RE: Trolley Problem/Consistency in Ethics
January 25, 2018 at 11:43 am
(This post was last modified: January 25, 2018 at 11:45 am by vulcanlogician.)
(January 24, 2018 at 7:22 pm)Khemikal Wrote: Since, in context here we may not discussing an inconsistency of a system, as your poll suggests, but a possible misapplication of an unsuitable system to a particular portion of any given hypothetical.
Absolutely. I expected most to be inconsistent. My poll may have given the impression that inconsistency is to be avoided. This was not my intention. The inconsistency is to be examined. This inconsistency itself is a huge question mark. Not only does it bring consequentialism into question, but (in a more limited way) all of ethical monism. Morality obviously isn't a numbers game, but numbers have a place in it, and they deserve due consideration. To ignore utilitarianism as important to ethics is to miss the point that there is a precise difference between genocide and the murder of a single person.

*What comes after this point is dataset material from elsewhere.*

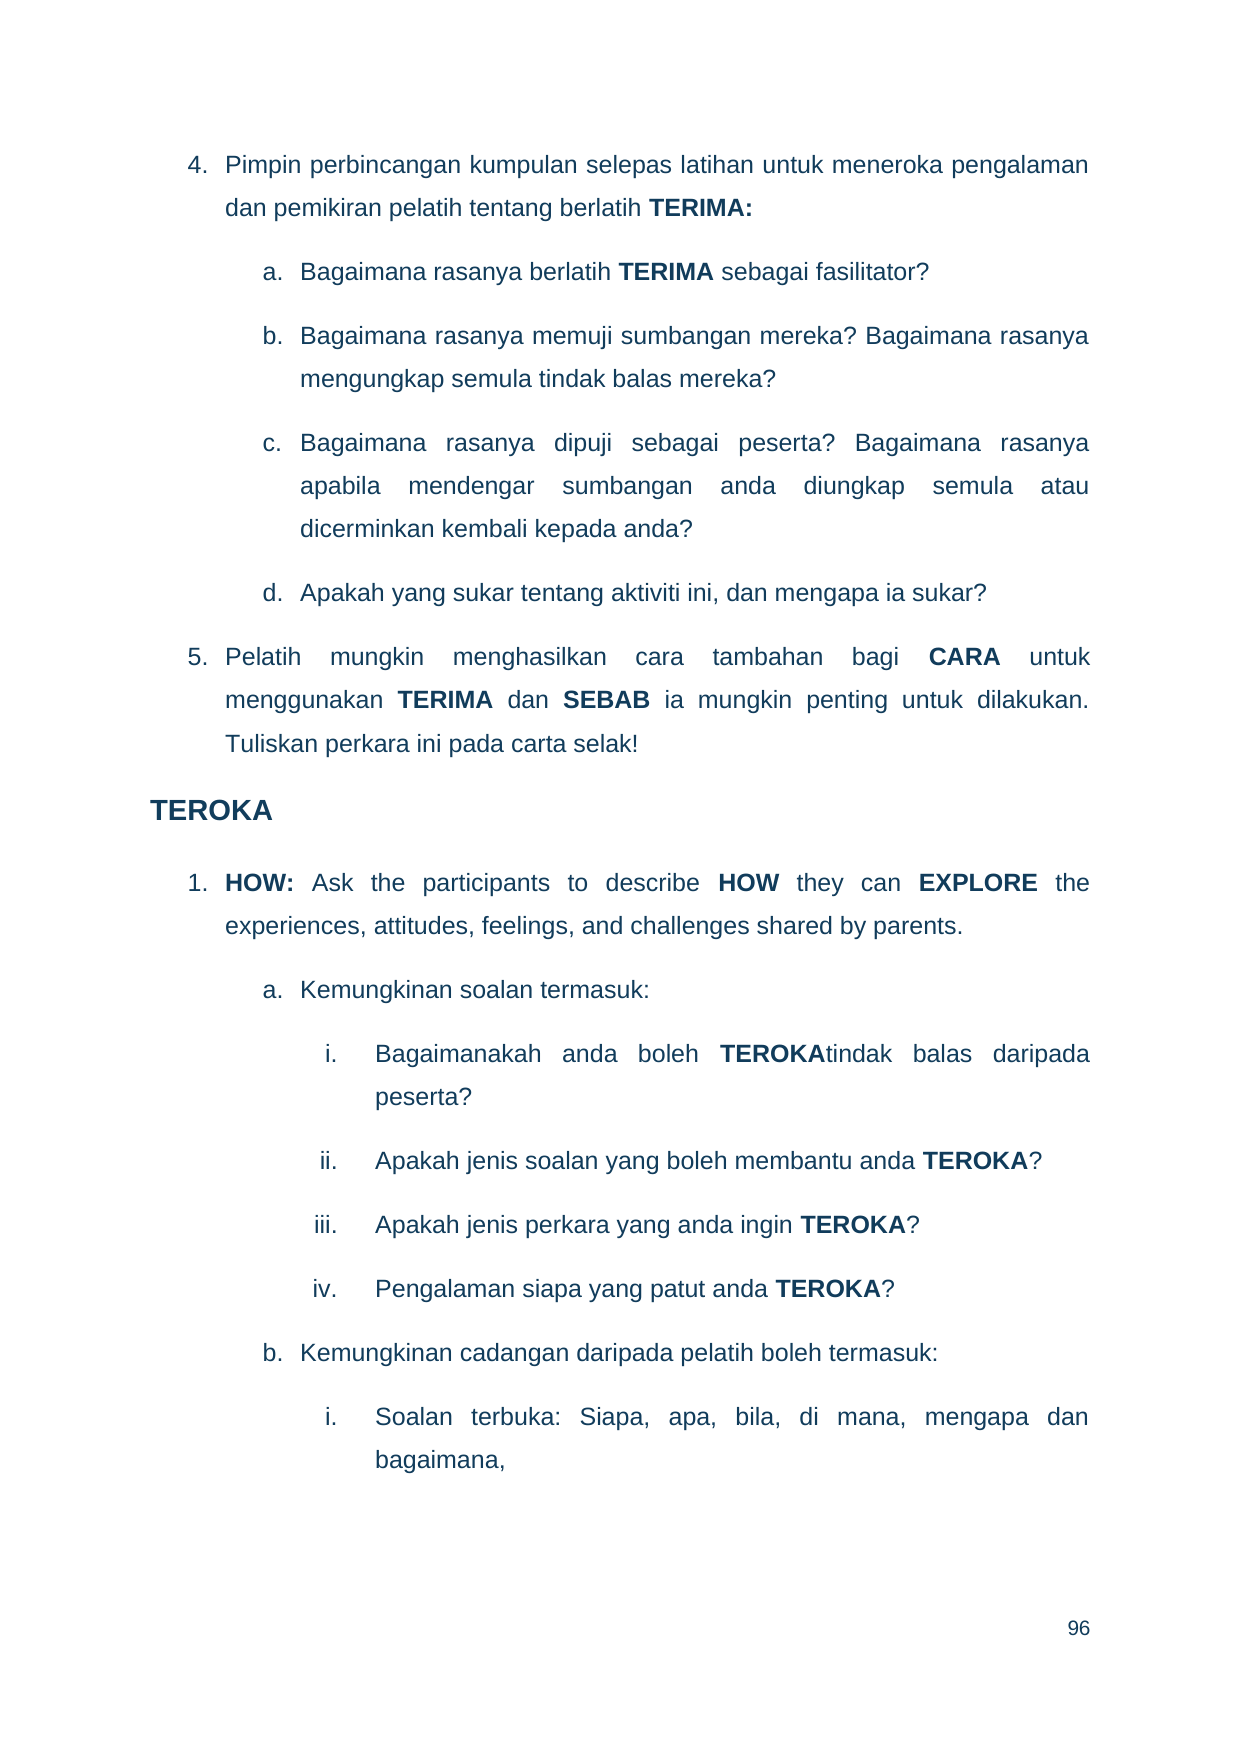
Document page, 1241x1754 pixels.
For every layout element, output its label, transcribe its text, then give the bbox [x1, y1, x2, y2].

We are morally blind if we ignore consequentialism. Let's examine two moral universes, identical in every way except: a murder occurs in the streets of New York in universe A -- In universe B, the murder in New York doesn't happen, but a genocide of 10,000 people occurs elsewhere. A moral theorist who pronounces both universes equally good is blind. A utilitarian is not blind in this regard and would correctly endorse moral actions which favor universe A over universe B. In other words, he would pull the trolley switch without blinking, and we need that in ethics. Otherwise we are morally blind. But (as we have figured out upon closer inspection) the numbers game is insufficient.

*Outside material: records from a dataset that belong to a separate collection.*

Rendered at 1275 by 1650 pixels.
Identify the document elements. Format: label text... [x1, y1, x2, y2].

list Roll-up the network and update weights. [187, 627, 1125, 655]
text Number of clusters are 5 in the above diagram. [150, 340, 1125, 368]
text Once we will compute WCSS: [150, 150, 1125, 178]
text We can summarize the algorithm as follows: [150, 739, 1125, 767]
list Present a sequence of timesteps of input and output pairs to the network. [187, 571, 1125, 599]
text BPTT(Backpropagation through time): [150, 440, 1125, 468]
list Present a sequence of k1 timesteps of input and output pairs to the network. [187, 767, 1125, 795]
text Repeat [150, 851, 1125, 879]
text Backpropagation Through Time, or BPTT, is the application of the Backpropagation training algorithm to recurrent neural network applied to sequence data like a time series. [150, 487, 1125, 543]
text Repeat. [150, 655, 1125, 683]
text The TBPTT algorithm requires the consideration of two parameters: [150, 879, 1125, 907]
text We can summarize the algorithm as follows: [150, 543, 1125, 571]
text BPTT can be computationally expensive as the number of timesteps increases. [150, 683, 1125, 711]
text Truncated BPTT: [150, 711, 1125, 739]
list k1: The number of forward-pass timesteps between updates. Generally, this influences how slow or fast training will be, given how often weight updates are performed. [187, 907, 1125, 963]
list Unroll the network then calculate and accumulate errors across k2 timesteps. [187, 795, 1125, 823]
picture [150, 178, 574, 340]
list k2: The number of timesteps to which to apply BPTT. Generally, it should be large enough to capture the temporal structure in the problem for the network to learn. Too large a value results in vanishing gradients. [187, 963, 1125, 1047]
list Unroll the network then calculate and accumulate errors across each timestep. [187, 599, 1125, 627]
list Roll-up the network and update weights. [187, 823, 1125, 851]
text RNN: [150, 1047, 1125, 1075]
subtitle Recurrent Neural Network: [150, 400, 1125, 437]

Virtue ethics is a good counterbalance. If any theory is not a numbers game, it's virtue ethics. It's not even a "rules" game. It's obvious to see how it utterly fails as a monistic theory though. In a world populated entirely by Adolf Hitlers, a virtue ethicist would be forced to choose Hitler as a moral exemplar. Utilitarianism doesn't suffer from this constraint, and would be of service to a world of Hitlers in a way virtue ethics never could. Taken as a monistic theory to be implemented all by itself, virtue ethics fails hard. But used in conjunction with other theories in pluralism, it bolsters all the others.
Quote:How would you prioritize, if you were looking to make suggestions?
Yeah that's the problem with prioritizing them. As soon as you prioritize one over another you ALSO prioritize its weaknesses. If there were a way to address a theory's weakness as they came up, you could just cook that into the monistic theory. I like your idea better than the heuristic.